Hello the Pandas team,
I ran this morning into some nasty bug with Pandas 18.1. I was not able to find whether you are aware of it or not. Here it is
idx=[pd.to_datetime('2012-02-27 14:23:00') , pd.to_datetime('2012-08-27 14:33:00'), pd.to_datetime('2012-02-27 14:23:00')]
test=pd.DataFrame({'A':['one','two', 'three']},index=idx)
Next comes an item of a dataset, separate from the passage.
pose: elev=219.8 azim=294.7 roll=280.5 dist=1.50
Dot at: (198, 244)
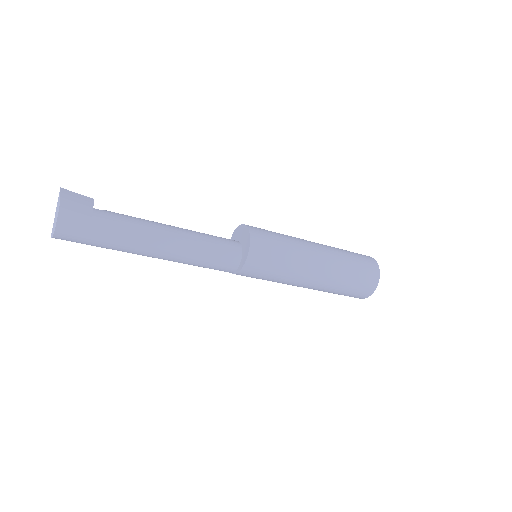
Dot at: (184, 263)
test['alt']=test.index.tz_localize('UTC').tz_convert('US/Eastern').tz_localize(None)
Out[9]:
A alt
2012-02-27 14:23:00 one 2012-02-27 09:23:00
2012-08-27 14:33:00 two 2012-08-27 10:33:00
2012-02-27 14:23:00 three 2012-02-27 10:23:00
where the third column is obviously wrong. What have I done wrong here? Are indices not meant to work with duplicate values?
Thanks!
Comment From: jreback
there are a couple of bug fixes w.r.t. DST in 0.19.0; this RC has been out for a week or so https://github.com/pydata/pandas/releases/tag/v0.19.0rc1
In [23]: test
Out[23]:
A
2012-02-27 14:23:00 one
2012-08-27 14:33:00 two
2012-02-27 14:23:00 three
In [24]: test['alt']=test.index.tz_localize('UTC').tz_convert('US/Eastern').tz_localize(None)
In [25]: test
Out[25]:
A alt
2012-02-27 14:23:00 one 2012-02-27 09:23:00
2012-08-27 14:33:00 two 2012-08-27 10:33:00
2012-02-27 14:23:00 three 2012-02-27 09:23:00
Comment From: randomgambit
got it. my workaround is to use apply and tz_localize / tz_convert on a column that contains the timestamp (instead of working with the index). That seems to be working. Does that make sense?